If you have previously agreed to us using your personal information for direct marketing purposes, you may change your mind at any time by writing to us or emailing using our contact details outlined above.

 

8. Data security

We have put in place reasonable technical and organisational measures to prevent your personal data from being accidentally lost, used or accessed in an unauthorised way, altered or disclosed. In addition, we limit access to your personal data to those employees, agents, contractors and other third parties who have a business need to know. They will only process your personal data on our instructions, and they are subject to a duty of confidentiality.

We have put in place procedures to deal with any suspected personal data breach and will notify you and any applicable regulator of a breach where we are legally required to do so.

 

9. Your rights

You have several rights under data protection laws which are set out below. You can access any of these rights at any time and if you wish to do so or require further information about your rights please contact us using the details above.

  1. Access – the right to request a copy of the personal data we hold on you. When you request this data, this is known as making a Subject Access Request (SAR). In most cases, this will be free of charge, however in some limited circumstances, for example, repeated requests for further copies, we may apply an administration fee;
  2. Rectification of personal data – is the right to have any inaccurate personal data corrected;
  3. Erasure of personal data – the right to have any out of date personal data deleted once there’s no business need or legal requirement for us to hold it;
  4. Restriction of processing personal data – the right to object or restrict some processing, in limited circumstances and only when we don’t have legitimate grounds for processing your personal data;
  5. Objection to processing of personal data – the right to object to your personal data being used for example to send you marketing material.

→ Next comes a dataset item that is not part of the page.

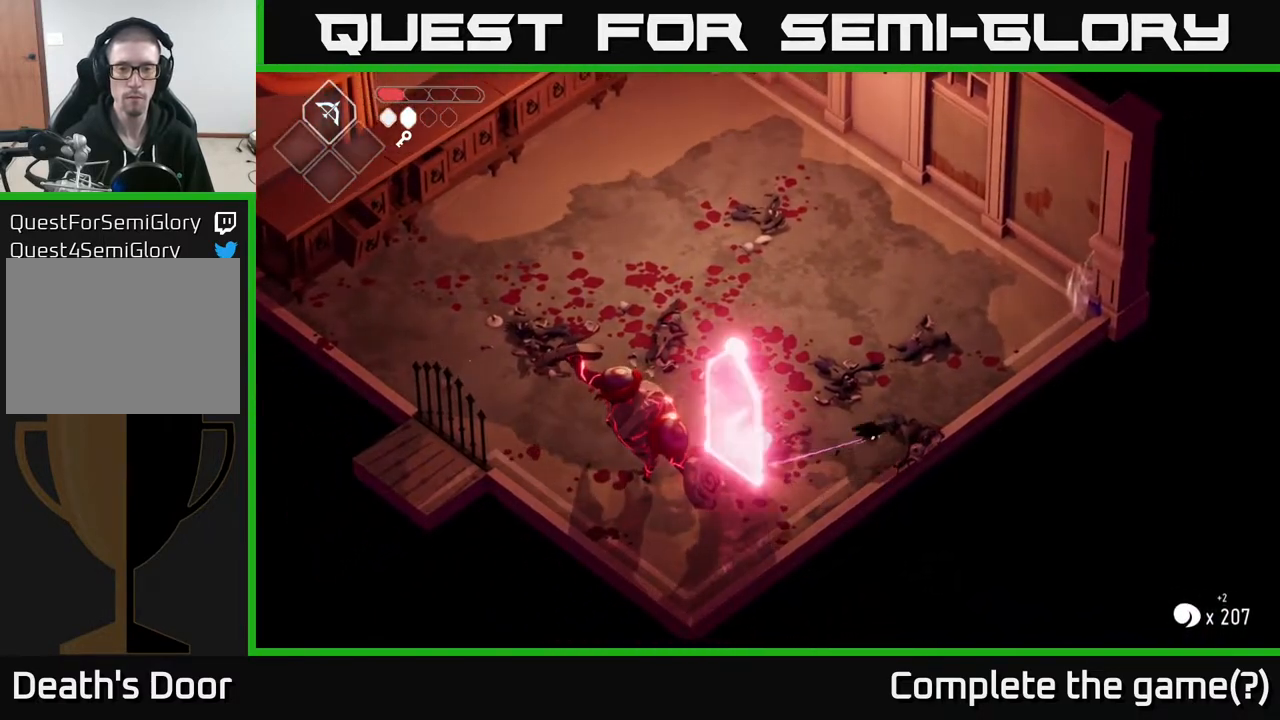
{"buttons": [], "left_stick": "left", "right_stick": "center", "events": [[167, "left_stick", "up"], [367, "left_stick", "left"]]}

As mentioned above, we’ll only send you marketing material where you’ve given us your consent to do so.  You can remove your consent at any time;
  6. Automated decision making – the right to ask for a decision to be made manually, where a decision is made using automated means and this adversely impacts you; and
  7. Portability – the right to have personal data we hold about you transferred securely to another service provider in electronic form.

 

10. How to make a complaint

If you are unhappy with the way we have handled your personal data and/or wish to complain about how your personal data is being processed, you can do so at any point in time. Please contact our Data Protection Officer using the details provided above.

If you’re not satisfied with our response, you can raise a complaint with the Information Commissioner’s Office (ICO) at any time. The ICO is the UK’s supervisory authority whose role is to enforce data protection laws.

https://ico.org.uk/

We would appreciate the chance to address any concern you may have before you approach the ICO and ask that you contact us in the first instance.

 

11. How and why we share your personal data

We may from time to time share your personal data with the following organisations who are also required to keep your information confidential, safe and secure:

  1. Firebase, a Google subsidiary, is a mobile app service platform that we use for multiple functions including user authentication, data storage and analytics. Your data is protected through their authentication services and security rules. We also use Firebase for analytics to better understand the app usage in order to troubleshoot or improve the app services. You can read more about Firebase and read about the Firebase privacy approach https://firebase.google.com/support/privacy/
  2. We, or third-party data processors who act on our behalf, may use the personal data you provide us in the following manner:
  • Provide the service of the app
  • Analyse, operate, maintain and improve the app; adding new features and services
  • Enable transfer of data between your devices
  • Verify your identity
  • Provide customer service; responding to comment, questions and requests
  • Troubleshoot issues with the app or website
  1. Where required as part of any proposed sale, reorganisation, transfer, financial arrangement, asset disposal or other transaction relating to our business and/or business assets;
  2. Anyone else with your permission.

 

12. Transferring personal data overseas

From time to time we may share your personal data with organisations in other countries outside of the European Economic Area (EEA) to fulfil your contract with us.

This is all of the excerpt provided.